Ce qui nous manque

Le Café des Anges rue de la Roquette


Samedi matin, je me suis arrachée au ciel argent qui perlait derrière mes fenêtres pour descendre de mon perchoir et me confronter aux basses réalités matérielles : faire des courses. Dans la rue déserte, non seulement les rideaux de fer étaient tirés sur les magasins dits non-essentiels (on se demande bien pour qui), mais la plupart des commerces alimentaires étaient également fermés. C’était le 1er mai, j’avais complètement oublié.

Place du Père-Chaillet, le marché biologique faisait le plein. J’ai acheté de la tomme de brebis, des crevettes et des courgettes, des fruits, puis je suis rentrée. Dans mes rêves les plus fous, je m’arrêtais prendre un café, debout, masque sur le menton et sourire béat, mais Pause Café, La fée verte… eux aussi étaient fermés. Un petit stand m’attendait devant le Café des Anges. À côté des jus de fruits, les cakes m’ont fait sourire. C’était bien la première fois que je voyais des cakes par ici.

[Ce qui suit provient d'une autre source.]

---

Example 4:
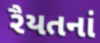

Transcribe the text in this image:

રૈયતનાં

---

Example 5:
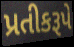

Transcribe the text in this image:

પ્રતીકરૂપે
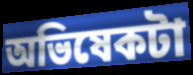
অভিষেকটা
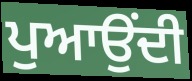
ਪੁਆਉਂਦੀ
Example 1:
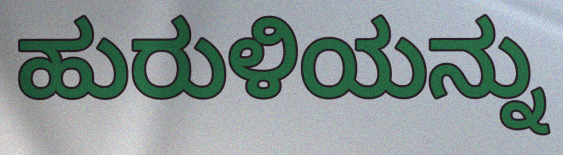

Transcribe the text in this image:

ಹುರುಳಿಯನ್ನು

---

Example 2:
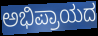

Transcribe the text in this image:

ಅಭಿಪ್ರಾಯದ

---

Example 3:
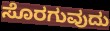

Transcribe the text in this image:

ಸೊರಗುವುದು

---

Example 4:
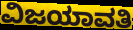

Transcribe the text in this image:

ವಿಜಯಾವತಿ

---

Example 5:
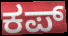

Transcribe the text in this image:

ಕಪ್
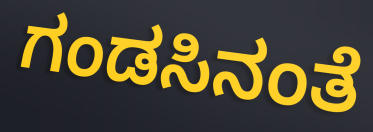
ಗಂಡಸಿನಂತೆ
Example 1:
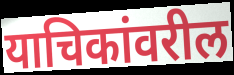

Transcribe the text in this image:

याचिकांवरील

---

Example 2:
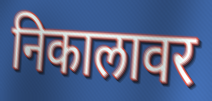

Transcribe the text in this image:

निकालावर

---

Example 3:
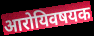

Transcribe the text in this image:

आरोयिवषयक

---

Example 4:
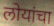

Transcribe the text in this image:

लोयांचा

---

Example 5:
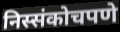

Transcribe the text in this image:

निस्संकोचपणे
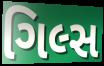
ગિલ્સ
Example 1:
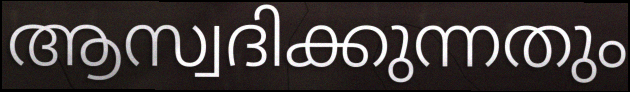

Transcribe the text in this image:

ആസ്വദിക്കുന്നതും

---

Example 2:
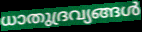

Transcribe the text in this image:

ധാതുദ്രവ്യങ്ങൾ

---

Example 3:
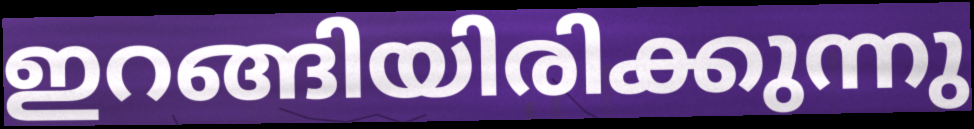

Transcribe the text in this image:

ഇറങ്ങിയിരിക്കുന്നു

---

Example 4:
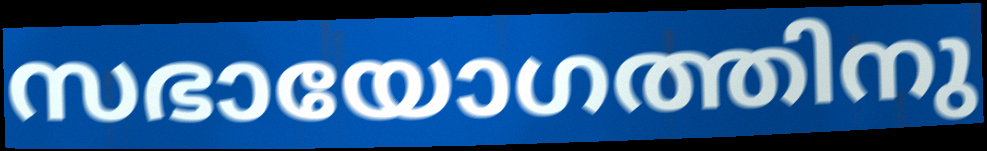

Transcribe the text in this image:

സഭായോഗത്തിനു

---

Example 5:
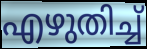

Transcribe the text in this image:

എഴുതിച്ച്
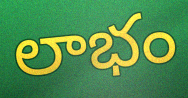
లాభం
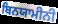
ਬਿਨਯਾਮੀਨੀ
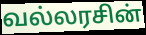
வல்லரசின்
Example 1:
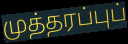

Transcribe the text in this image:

முத்தரப்புப்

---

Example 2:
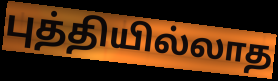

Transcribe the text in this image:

புத்தியில்லாத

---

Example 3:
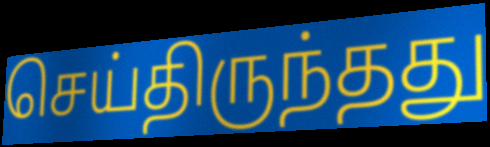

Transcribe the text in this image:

செய்திருந்தது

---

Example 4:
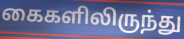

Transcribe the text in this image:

கைகளிலிருந்து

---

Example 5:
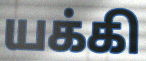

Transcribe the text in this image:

யக்கி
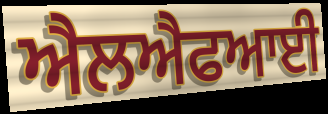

La healthy food, ce n’est pas vraiment leur spécialité, plutôt le hamburger et l’apéritif siroté sur la terrasse d’angle les soirs d’été – soupir.

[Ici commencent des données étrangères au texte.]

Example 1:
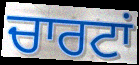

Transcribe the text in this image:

ਚਾਰਟਾਂ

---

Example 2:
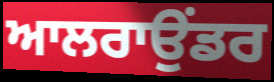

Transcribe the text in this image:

ਆਲਰਾਉਂਡਰ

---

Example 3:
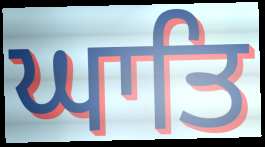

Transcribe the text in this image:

ਘਾਤਿ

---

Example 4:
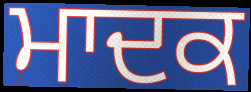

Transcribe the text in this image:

ਮਾਦਕ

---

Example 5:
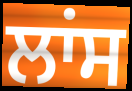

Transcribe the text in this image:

ਲਾਂਸ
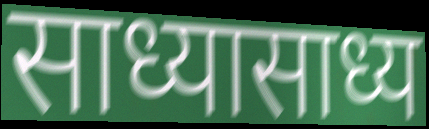
साध्यासाध्य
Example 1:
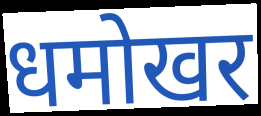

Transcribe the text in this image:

धमोखर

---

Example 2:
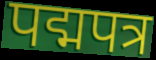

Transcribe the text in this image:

पद्मपत्र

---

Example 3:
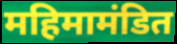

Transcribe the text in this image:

महिमामंडित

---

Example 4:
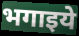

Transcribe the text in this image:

भगाइये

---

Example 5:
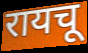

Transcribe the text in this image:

रायचू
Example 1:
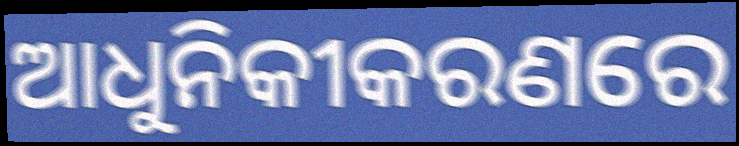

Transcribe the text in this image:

ଆଧୁନିକୀକରଣରେ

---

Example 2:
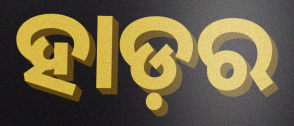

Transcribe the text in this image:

ହାଡ଼ର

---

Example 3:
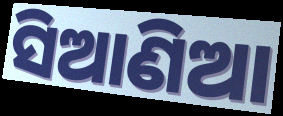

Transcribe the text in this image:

ସିଆଣିଆ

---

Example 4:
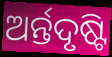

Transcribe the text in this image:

ଅର୍ନ୍ତଦୃଷ୍ଟି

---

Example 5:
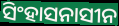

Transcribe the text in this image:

ସିଂହାସନାସୀନ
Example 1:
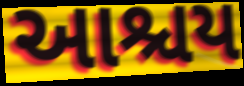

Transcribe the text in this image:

આશ્ચય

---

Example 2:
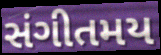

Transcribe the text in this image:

સંગીતમય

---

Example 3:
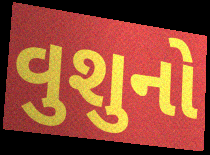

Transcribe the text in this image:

વુશુનો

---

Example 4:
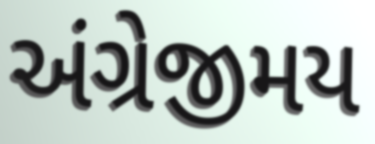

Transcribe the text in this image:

અંગ્રેજીમય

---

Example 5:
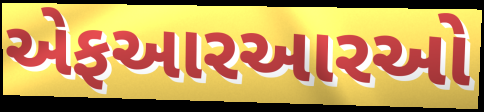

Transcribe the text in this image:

એફઆરઆરઓ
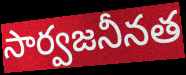
సార్వజనీనత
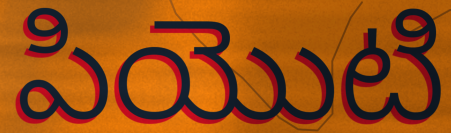
పియొటి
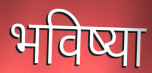
भविष्या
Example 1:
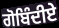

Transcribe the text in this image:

ਗੋਬਿੰਦੀਏ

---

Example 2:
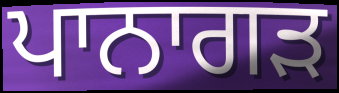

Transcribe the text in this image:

J’ai hésité : à l’extérieur, des vieillards passablement ravagés (vraisemblablement ils ne buvaient pas que du café) s’étaient donné rendez-vous, mais la tentation de l’allongé fut plus forte et je me suis arrêtée. J’ai risqué une tête à l’intérieur. Un garçon aux cheveux longs jusqu’au milieu du dos m’a souri derrière son masque. Le café était bon, enfin il était chaud et c’était agréable, parce qu’autour de moi, la grisaille, l’humidité et la rue désertée donnaient à l’ensemble un air de dimanche d’automne… Un vélo s’est posé à mes côtés. Sur le guidon, des sacs plastiques pendaient ; lui aussi revenait du marché. « C’est bien comme temps, hein ? » Il pleuvait. « J’aime beaucoup la pluie à Paris. »

Le jeune homme était grand et brun, il habitait le quartier. Ce n’est pas systématique par ici, on croise beaucoup de gens de passage – mais bon, un samedi 1er mai, un jour de pluie en plein confinement, on pouvait s’en douter. Depuis la fermeture des cafés et des restaurants, je sors peu. Quand je le fais, c’est pour changer d’appartement. La dernière fois, j’ai pris un vin chaud à l’extérieur du Café du Passage – il y a quelques semaines, c’était encore envisageable. À mes côtés, un habitué et deux jeunes gens en survêtement ; ils travaillaient juste à côté. Nous avons banalement conversé ; pour ce qu’on en attendait, c’était parfait : nous avions envie de voir d’autres têtes et d’entendre d’autres voix, pas de philosopher. Je retrouvais la même soif de l’autre chez le jeune homme à vélo.

J’ai passé un message : j’écrivais dans les cafés, je ne savais pas faire autrement, ma vie était plus compliquée depuis un an. Il m’a passé le sien : lui écrivait plus facilement à la maison, mais les travaux répétitifs, il ne pouvait les faire que dehors, avec la concentration du flux anonyme autour de lui. Les visages inconnus lui manquaient. « Que tu dis » ! On a échangé un moment sur notre ras-le-bol du confinement et notre envie d’autre chose, sur le quartier qui se transformait en cour des Miracles à la nuit tombée. Il a attrapé son vélo : « Tu t’appelles comment ? » Et il est parti.